### [WHAT IS NEEDED]
Repeat every line of the records below word for word, changing nothing.

━━━━━━━━

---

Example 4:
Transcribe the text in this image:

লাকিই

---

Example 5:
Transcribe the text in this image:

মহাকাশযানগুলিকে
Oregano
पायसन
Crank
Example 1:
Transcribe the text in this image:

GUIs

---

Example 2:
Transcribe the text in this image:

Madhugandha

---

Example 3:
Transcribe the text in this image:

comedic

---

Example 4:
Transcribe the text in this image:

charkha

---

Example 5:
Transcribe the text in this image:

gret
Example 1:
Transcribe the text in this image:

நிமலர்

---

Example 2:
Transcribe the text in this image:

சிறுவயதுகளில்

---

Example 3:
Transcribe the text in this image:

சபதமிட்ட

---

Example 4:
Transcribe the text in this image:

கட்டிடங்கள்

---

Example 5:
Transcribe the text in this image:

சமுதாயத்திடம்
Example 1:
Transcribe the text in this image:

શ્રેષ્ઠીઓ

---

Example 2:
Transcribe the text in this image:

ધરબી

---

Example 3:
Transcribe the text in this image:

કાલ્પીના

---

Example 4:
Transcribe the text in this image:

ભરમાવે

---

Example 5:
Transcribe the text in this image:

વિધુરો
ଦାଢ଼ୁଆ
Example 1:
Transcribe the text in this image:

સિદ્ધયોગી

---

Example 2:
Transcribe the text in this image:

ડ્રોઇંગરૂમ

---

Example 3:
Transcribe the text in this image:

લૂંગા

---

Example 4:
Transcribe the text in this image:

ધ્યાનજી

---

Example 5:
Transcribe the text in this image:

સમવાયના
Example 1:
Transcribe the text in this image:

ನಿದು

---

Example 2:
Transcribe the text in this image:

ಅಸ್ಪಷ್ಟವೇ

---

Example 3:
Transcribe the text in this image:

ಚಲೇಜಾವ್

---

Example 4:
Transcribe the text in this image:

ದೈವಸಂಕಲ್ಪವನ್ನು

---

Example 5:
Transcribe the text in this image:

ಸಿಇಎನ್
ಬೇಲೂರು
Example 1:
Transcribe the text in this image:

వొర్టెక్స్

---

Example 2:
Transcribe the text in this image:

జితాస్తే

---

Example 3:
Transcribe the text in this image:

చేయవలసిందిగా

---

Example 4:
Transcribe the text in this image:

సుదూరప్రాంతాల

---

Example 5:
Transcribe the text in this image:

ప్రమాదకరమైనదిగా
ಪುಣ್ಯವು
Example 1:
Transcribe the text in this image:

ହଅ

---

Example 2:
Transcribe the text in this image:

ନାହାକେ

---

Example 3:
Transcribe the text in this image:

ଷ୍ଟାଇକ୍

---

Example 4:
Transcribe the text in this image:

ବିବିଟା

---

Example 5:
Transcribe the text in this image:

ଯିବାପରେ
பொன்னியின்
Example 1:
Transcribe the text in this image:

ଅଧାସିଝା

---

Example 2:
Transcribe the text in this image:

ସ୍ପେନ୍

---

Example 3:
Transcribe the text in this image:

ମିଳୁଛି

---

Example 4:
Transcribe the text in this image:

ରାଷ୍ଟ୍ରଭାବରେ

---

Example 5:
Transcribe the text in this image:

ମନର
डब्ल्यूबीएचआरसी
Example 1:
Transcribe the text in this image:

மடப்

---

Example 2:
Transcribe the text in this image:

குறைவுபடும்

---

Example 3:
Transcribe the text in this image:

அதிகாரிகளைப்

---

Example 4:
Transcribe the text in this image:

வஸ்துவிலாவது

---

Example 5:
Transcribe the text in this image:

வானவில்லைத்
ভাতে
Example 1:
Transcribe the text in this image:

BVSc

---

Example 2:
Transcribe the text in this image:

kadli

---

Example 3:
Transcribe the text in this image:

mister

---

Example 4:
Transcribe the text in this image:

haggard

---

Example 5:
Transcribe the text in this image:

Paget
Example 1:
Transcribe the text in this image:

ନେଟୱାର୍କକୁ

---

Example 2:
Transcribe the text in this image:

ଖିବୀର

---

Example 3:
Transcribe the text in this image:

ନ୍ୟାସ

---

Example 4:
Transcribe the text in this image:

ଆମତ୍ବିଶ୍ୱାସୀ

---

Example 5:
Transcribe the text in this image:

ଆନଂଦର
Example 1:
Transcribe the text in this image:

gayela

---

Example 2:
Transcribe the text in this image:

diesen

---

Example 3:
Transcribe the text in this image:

━━━━━━━━

### [EXERCISE RESULT]
---

Example 4:
Transcribe the text in this image:

লাকিই

---

Example 5:
Transcribe the text in this image:

মহাকাশযানগুলিকে
Oregano
पायसन
Crank
Example 1:
Transcribe the text in this image:

GUIs

---

Example 2:
Transcribe the text in this image:

Madhugandha

---

Example 3:
Transcribe the text in this image:

comedic

---

Example 4:
Transcribe the text in this image:

charkha

---

Example 5:
Transcribe the text in this image:

gret
Example 1:
Transcribe the text in this image:

நிமலர்

---

Example 2:
Transcribe the text in this image:

சிறுவயதுகளில்

---

Example 3:
Transcribe the text in this image:

சபதமிட்ட

---

Example 4:
Transcribe the text in this image:

கட்டிடங்கள்

---

Example 5:
Transcribe the text in this image:

சமுதாயத்திடம்
Example 1:
Transcribe the text in this image:

શ્રેષ્ઠીઓ

---

Example 2:
Transcribe the text in this image:

ધરબી

---

Example 3:
Transcribe the text in this image:

કાલ્પીના

---

Example 4:
Transcribe the text in this image:

ભરમાવે

---

Example 5:
Transcribe the text in this image:

વિધુરો
ଦାଢ଼ୁଆ
Example 1:
Transcribe the text in this image:

સિદ્ધયોગી

---

Example 2:
Transcribe the text in this image:

ડ્રોઇંગરૂમ

---

Example 3:
Transcribe the text in this image:

લૂંગા

---

Example 4:
Transcribe the text in this image:

ધ્યાનજી

---

Example 5:
Transcribe the text in this image:

સમવાયના
Example 1:
Transcribe the text in this image:

ನಿದು

---

Example 2:
Transcribe the text in this image:

ಅಸ್ಪಷ್ಟವೇ

---

Example 3:
Transcribe the text in this image:

ಚಲೇಜಾವ್

---

Example 4:
Transcribe the text in this image:

ದೈವಸಂಕಲ್ಪವನ್ನು

---

Example 5:
Transcribe the text in this image:

ಸಿಇಎನ್
ಬೇಲೂರು
Example 1:
Transcribe the text in this image:

వొర్టెక్స్

---

Example 2:
Transcribe the text in this image:

జితాస్తే

---

Example 3:
Transcribe the text in this image:

చేయవలసిందిగా

---

Example 4:
Transcribe the text in this image:

సుదూరప్రాంతాల

---

Example 5:
Transcribe the text in this image:

ప్రమాదకరమైనదిగా
ಪುಣ್ಯವು
Example 1:
Transcribe the text in this image:

ହଅ

---

Example 2:
Transcribe the text in this image:

ନାହାକେ

---

Example 3:
Transcribe the text in this image:

ଷ୍ଟାଇକ୍

---

Example 4:
Transcribe the text in this image:

ବିବିଟା

---

Example 5:
Transcribe the text in this image:

ଯିବାପରେ
பொன்னியின்
Example 1:
Transcribe the text in this image:

ଅଧାସିଝା

---

Example 2:
Transcribe the text in this image:

ସ୍ପେନ୍

---

Example 3:
Transcribe the text in this image:

ମିଳୁଛି

---

Example 4:
Transcribe the text in this image:

ରାଷ୍ଟ୍ରଭାବରେ

---

Example 5:
Transcribe the text in this image:

ମନର
डब्ल्यूबीएचआरसी
Example 1:
Transcribe the text in this image:

மடப்

---

Example 2:
Transcribe the text in this image:

குறைவுபடும்

---

Example 3:
Transcribe the text in this image:

அதிகாரிகளைப்

---

Example 4:
Transcribe the text in this image:

வஸ்துவிலாவது

---

Example 5:
Transcribe the text in this image:

வானவில்லைத்
ভাতে
Example 1:
Transcribe the text in this image:

BVSc

---

Example 2:
Transcribe the text in this image:

kadli

---

Example 3:
Transcribe the text in this image:

mister

---

Example 4:
Transcribe the text in this image:

haggard

---

Example 5:
Transcribe the text in this image:

Paget
Example 1:
Transcribe the text in this image:

ନେଟୱାର୍କକୁ

---

Example 2:
Transcribe the text in this image:

ଖିବୀର

---

Example 3:
Transcribe the text in this image:

ନ୍ୟାସ

---

Example 4:
Transcribe the text in this image:

ଆମତ୍ବିଶ୍ୱାସୀ

---

Example 5:
Transcribe the text in this image:

ଆନଂଦର
Example 1:
Transcribe the text in this image:

gayela

---

Example 2:
Transcribe the text in this image:

diesen

---

Example 3:
Transcribe the text in this image:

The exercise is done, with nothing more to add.